To find out various clinical features associated with apnea in preterm infants

Ashok soni., Karnawat B. S., Mukesh Sonkaria and Ishwar P Verma

Introduction: Apnea is defined as the cessation of breathing for more than 20 seconds or any duration if associated with bradycardia and/or change in skin color (pallor or cyanosis). Apnea in preterm infants is usually related to immaturity of the central nervous system and is called apnea of prematurity (AOP). Caffeine is now used as a standard pharmacotherapy for AOP. However, the optimal dosing regimen of caffeine citrate for treatment of apnea is not well studied. We aimed to compare the efficacy and safety of high versus conventional dose caffeine on AOP.
Aims and objectives: Study to evaluate and compare therapeutic effect of high dose versus low dose caffeine citrate for treatment of apnea in preterm infants and associated clinical features and biochemical derangements.
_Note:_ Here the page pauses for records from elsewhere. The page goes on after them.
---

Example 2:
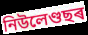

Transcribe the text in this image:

নিউলেণ্ডছৰ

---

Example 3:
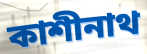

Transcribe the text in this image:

কাশীনাথ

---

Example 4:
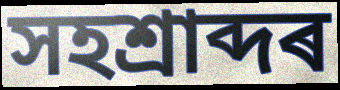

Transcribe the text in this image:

সহশ্ৰাব্দৰ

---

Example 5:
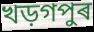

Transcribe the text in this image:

খড়গপুৰ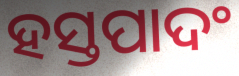
ହସ୍ତପାଦଂ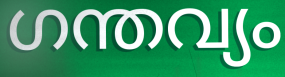
ഗന്തവ്യംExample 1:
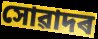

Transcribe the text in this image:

সোৱাদৰ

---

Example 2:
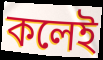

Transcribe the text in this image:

কলেই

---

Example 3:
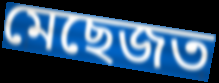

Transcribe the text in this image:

মেছেজত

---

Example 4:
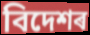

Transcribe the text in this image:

বিদেশৰ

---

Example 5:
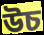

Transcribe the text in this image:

উচ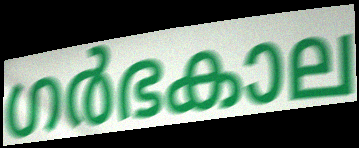
ഗർഭകാലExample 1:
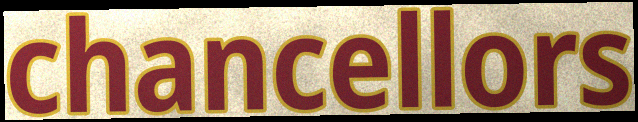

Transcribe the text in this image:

chancellors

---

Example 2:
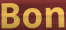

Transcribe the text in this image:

Bon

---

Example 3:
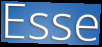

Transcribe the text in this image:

Esse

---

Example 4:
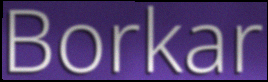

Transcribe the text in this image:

Borkar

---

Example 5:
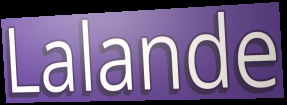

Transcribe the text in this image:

LalandeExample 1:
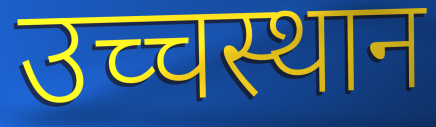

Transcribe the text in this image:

उच्चस्थान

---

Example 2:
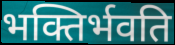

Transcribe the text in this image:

भक्तिर्भवति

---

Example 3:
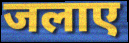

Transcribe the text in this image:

जलाए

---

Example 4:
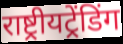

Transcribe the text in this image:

राष्ट्रीयट्रेंडिंग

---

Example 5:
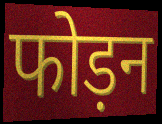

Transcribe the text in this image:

फोड़नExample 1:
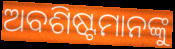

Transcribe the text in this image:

ଅବଶିଷ୍ଟମାନଙ୍କୁ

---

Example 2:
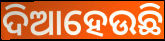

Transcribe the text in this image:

ଦିଆହେଉଛି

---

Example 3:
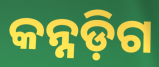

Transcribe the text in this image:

କନ୍ନଡ଼ିଗ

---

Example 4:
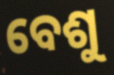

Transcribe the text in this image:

ବେଶୁ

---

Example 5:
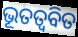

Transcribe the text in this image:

ଭୂତତ୍ଵବିତ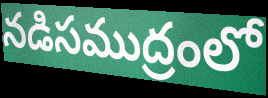
నడిసముద్రంలోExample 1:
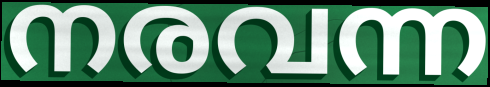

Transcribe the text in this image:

നരവന്ന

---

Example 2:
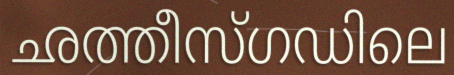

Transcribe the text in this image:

ഛത്തീസ്ഗഡിലെ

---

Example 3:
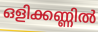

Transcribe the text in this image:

ഒളിക്കണ്ണിൽ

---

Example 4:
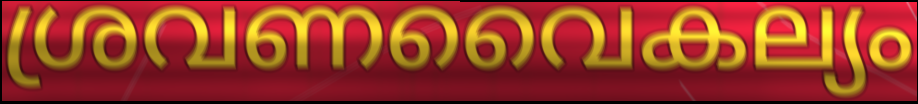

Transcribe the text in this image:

ശ്രവണവൈകല്യം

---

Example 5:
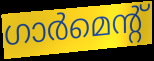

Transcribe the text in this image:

ഗാർമെന്റ്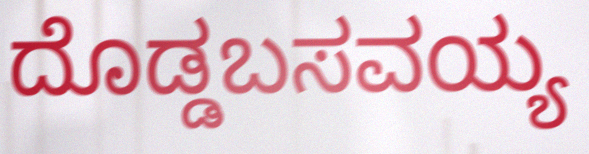
ದೊಡ್ಡಬಸವಯ್ಯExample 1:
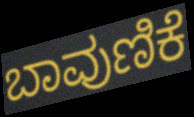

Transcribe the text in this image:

ಬಾವುಣಿಕೆ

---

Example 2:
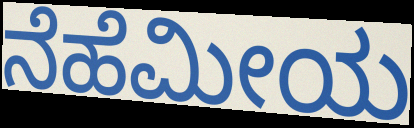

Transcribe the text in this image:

ನೆಹೆಮೀಯ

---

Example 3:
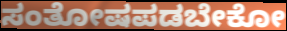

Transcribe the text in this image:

ಸಂತೋಷಪಡಬೇಕೋ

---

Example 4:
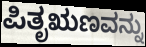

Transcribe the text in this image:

ಪಿತೃಋಣವನ್ನು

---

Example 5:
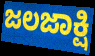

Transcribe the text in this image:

ಜಲಜಾಕ್ಷಿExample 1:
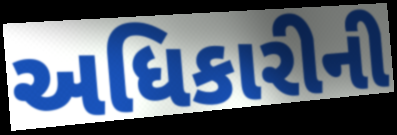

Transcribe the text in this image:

અધિકારીની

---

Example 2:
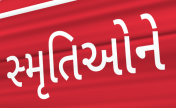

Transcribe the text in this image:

સ્મૃતિઓને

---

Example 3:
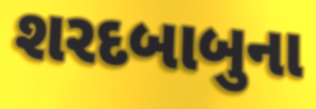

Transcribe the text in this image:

શરદબાબુના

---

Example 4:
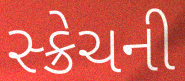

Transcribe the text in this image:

સ્ક્રેચની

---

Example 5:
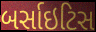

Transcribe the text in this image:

બર્સાઇટિસ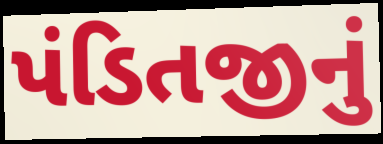
પંડિતજીનુંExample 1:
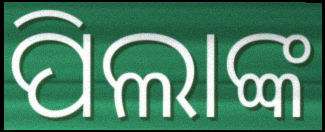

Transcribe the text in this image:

ପିଲାଙ୍କ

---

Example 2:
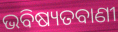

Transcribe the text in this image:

ଭବିଷ୍ୟତବାଣୀ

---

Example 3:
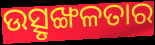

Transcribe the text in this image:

ଉତ୍ସୃଙ୍ଖଳତାର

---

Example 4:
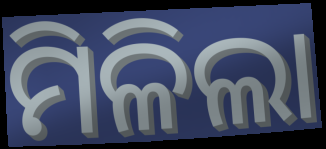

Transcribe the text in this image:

ମିଳିଲା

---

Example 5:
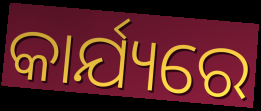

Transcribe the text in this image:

କାର୍ଯ୍ୟରେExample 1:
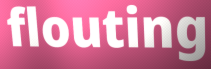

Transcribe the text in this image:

flouting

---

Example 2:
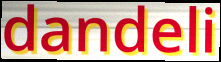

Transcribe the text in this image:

dandeli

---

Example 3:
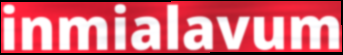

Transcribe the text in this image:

inmialavum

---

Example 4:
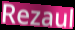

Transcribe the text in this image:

Rezaul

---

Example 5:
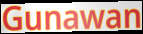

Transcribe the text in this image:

GunawanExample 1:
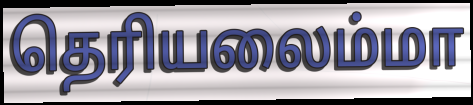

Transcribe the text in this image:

தெரியலைம்மா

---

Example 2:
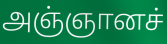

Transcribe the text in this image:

அஞ்ஞானச்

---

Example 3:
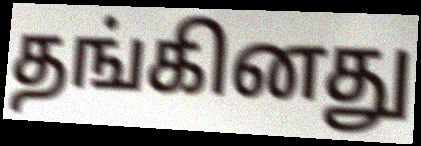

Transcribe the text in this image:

தங்கினது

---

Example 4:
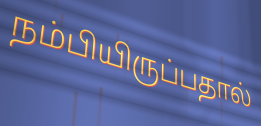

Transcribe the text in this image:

நம்பியிருப்பதால்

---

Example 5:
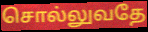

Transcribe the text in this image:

சொல்லுவதே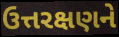
ઉત્તરક્ષણનેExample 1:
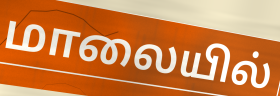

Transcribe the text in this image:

மாலையில்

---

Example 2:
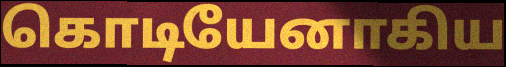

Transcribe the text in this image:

கொடியேனாகிய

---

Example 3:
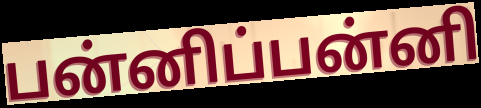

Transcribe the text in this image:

பன்னிப்பன்னி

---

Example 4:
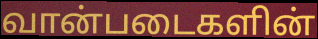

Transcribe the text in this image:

வான்படைகளின்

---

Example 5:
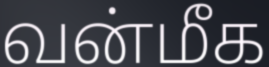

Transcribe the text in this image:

வன்மீக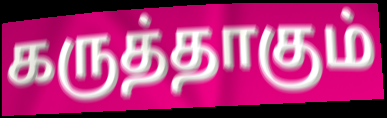
கருத்தாகும்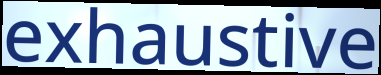
exhaustive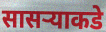
सासऱ्याकडेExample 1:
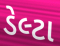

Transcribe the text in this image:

ડેલ્ટા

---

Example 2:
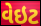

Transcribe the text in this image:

વેઇટ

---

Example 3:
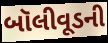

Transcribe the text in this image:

બૉલીવૂડની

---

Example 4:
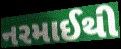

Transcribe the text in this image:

નરમાઈથી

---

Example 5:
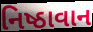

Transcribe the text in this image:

નિષ્ઠાવાન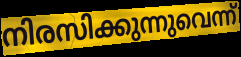
നിരസിക്കുന്നുവെന്ന്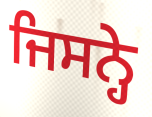
ਜਿਸਨ੍ਹੇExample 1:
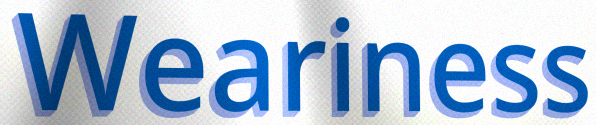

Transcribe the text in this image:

Weariness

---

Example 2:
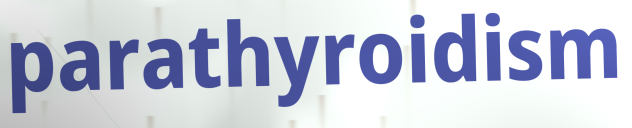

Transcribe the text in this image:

parathyroidism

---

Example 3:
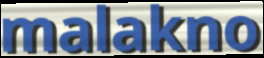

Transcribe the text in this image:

malakno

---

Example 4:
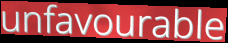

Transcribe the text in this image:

unfavourable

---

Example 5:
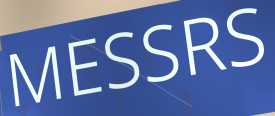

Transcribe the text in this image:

MESSRS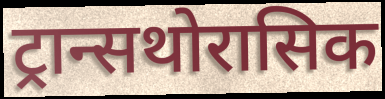
ट्रान्सथोरासिकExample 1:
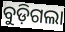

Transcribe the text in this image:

ବୁଡ଼ିଗଲା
Material and methods: A total of 54 preterm infants <35 weeks gestation, presented with AOP within the first 14 days of life were enrolled and randomized into two groups 28 in high dose group (loading 40 mg/kg/day and maintenance of 20 mg/kg/day) and 26 in conventional dose group (loading 20 mg/kg/day and maintenance of 10 mg/kg/day).
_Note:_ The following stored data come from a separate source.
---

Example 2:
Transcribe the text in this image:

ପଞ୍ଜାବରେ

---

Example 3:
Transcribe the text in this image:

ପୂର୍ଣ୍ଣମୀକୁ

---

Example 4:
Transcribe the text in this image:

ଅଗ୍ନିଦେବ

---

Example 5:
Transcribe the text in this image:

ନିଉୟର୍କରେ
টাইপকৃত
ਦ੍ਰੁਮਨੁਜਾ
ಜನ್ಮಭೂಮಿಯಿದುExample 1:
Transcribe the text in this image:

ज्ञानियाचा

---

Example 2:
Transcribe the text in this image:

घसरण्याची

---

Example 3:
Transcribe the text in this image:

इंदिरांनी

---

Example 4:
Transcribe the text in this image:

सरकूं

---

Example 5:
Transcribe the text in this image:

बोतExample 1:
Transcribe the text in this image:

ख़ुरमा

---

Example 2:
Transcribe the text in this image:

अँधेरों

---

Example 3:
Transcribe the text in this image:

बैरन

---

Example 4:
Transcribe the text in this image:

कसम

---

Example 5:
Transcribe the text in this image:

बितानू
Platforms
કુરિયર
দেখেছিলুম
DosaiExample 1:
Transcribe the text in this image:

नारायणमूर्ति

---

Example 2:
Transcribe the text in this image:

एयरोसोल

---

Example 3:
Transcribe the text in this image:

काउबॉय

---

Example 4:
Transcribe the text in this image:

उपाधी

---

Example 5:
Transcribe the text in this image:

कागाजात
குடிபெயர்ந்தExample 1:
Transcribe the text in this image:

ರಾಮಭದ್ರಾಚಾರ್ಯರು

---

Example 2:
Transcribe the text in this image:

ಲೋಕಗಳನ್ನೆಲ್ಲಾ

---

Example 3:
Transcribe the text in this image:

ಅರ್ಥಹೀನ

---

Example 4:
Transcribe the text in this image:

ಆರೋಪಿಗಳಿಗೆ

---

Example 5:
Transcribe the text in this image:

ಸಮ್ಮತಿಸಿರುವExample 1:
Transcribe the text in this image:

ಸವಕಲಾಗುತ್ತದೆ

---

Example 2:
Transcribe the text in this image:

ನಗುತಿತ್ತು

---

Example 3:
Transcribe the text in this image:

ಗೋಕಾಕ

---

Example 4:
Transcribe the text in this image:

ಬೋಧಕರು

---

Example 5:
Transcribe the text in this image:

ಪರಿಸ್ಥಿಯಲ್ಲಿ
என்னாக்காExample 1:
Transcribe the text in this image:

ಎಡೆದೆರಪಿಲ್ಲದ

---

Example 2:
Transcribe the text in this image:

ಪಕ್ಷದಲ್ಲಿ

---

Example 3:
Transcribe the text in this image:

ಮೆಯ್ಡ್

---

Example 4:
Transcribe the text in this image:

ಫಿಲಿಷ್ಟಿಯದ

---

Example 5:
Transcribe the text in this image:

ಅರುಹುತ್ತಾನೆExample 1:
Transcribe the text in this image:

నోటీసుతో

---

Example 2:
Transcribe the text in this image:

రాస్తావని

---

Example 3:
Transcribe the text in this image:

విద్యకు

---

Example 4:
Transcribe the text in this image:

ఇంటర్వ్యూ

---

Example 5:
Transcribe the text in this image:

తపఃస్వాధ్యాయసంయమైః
Results: Most of the neonates in our study were of 30 weeks gestational age and 1-1.2kg birth weight and exhibited apnea between 3rd-5th day of life. High-dose caffeine was associated with a significant reduction in recurrence of apnea, duration of oxygen therapy, duration of caffeine therapy and duration of NICU stay, requirement for mechanical ventilation as compared to conventional dose group. High-dose caffeine was associated with significant increase in episodes of tachycardia but this was clinically nonsignificant.
Conclusion: The use of higher, than current standard, dose of caffeine may decrease recurrence of apnea in preterm infants without significant side effects.